PCP, or Personal Contract Purchase, is a very flexible finance option when choosing a new or used car. In the first instance finance options can seem confusing, take a look at PCP, PCH or HP? Car finance explained if you are still deciding on how to finance your car.
At the beginning of a PCP contract the car is given an estimated end of contract value, known as the Guaranteed Minimum Future Value (GMFV) or balloon payment.
However, if you have already financed your car using PCP and you want to know what happens when the contract ends, then you’re in the right place.
At the end of a PCP contract you do not own the car, like you would if you had used HP finance, or hire purchase. The finance company still owns the car throughout the contract period.
There are three options to choose from when your PCP term ends:
Option one: Give the car back
You could treat the PCP contract like you would a lease and give the car back to the finance company, provided you have not exceeded the pre-agreed mileage allowance (if this were the case then you would be charged a fee). You would also have to ensure that all manufacturer services have been conducted and that the car is in good repair and working order, again you would be penalised financially if it was not.
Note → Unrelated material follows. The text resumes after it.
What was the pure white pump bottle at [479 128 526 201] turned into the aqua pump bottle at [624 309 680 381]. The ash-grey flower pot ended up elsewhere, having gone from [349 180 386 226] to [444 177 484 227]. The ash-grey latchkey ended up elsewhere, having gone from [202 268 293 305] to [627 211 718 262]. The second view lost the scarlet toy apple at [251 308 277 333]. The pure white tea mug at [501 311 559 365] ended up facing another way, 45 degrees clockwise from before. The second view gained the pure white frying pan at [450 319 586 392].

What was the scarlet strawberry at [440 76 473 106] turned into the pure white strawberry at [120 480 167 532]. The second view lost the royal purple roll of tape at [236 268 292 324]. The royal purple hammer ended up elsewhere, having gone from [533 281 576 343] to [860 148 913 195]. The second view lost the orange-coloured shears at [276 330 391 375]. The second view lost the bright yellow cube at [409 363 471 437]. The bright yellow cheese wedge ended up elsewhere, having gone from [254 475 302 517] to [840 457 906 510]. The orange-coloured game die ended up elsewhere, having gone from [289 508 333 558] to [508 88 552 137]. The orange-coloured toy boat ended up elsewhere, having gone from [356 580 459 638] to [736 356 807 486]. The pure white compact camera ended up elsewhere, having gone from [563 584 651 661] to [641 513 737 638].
Option two: Pay the outstanding GMFV with cash or a loan
At the end of your contract you could purchase the car from the finance company by paying the GMFV, or balloon payment. You could do this by paying cash or by refinancing so that you are the legal owner of the car.
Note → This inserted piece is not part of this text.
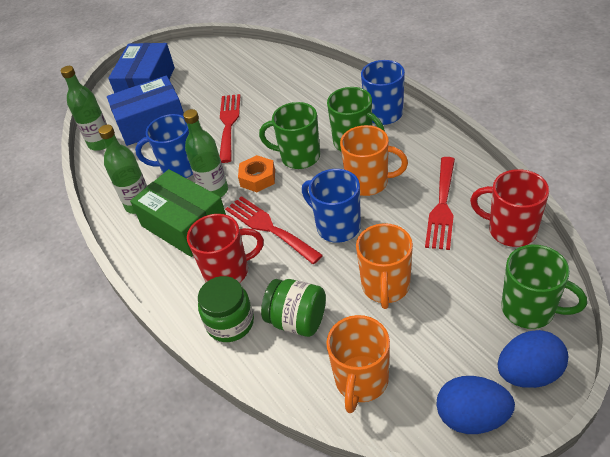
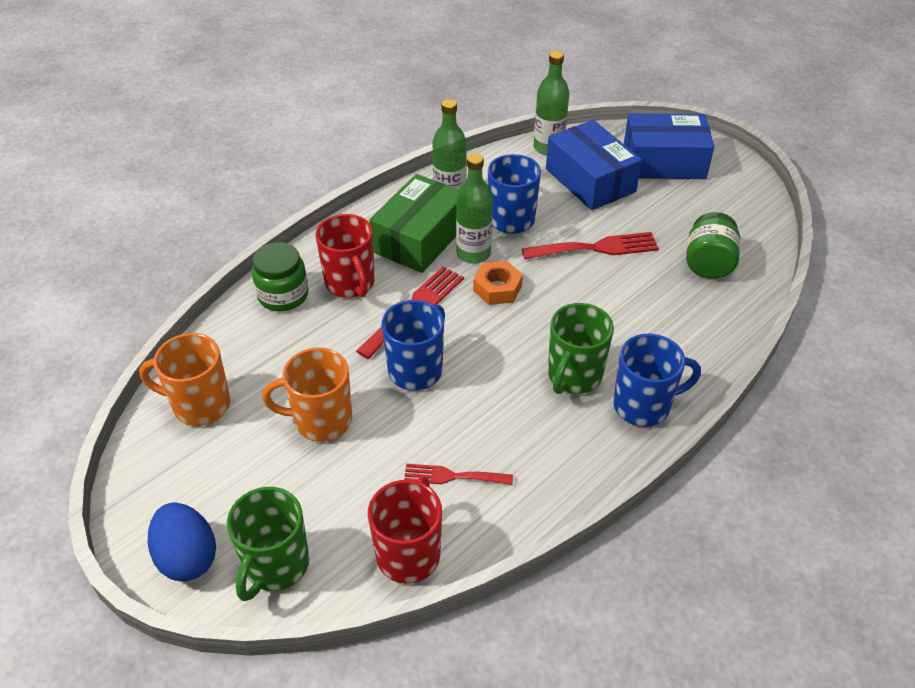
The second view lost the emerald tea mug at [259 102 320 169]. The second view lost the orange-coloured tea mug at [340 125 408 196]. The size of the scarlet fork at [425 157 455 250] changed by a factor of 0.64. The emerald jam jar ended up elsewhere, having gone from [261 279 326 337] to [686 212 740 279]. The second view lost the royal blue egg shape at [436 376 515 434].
Option three: Part-exchange for another car
Possibly one of the more popular options; part exchange of the vehicle allows you to trade the car in for another one. The trade-in value would need to be higher than the GMFV, and then the difference between these two prices would be used as a deposit for your next car.
You can normally terminate your PCP contract early, however many finance companies will require you to pay off the difference between what your car is worth now, and what you still owe (negative equity). For example, if your car is currently worth £12,000 but your finance settlement figure is £14,000, then you will need to pay the £2,000 to clear the negative equity.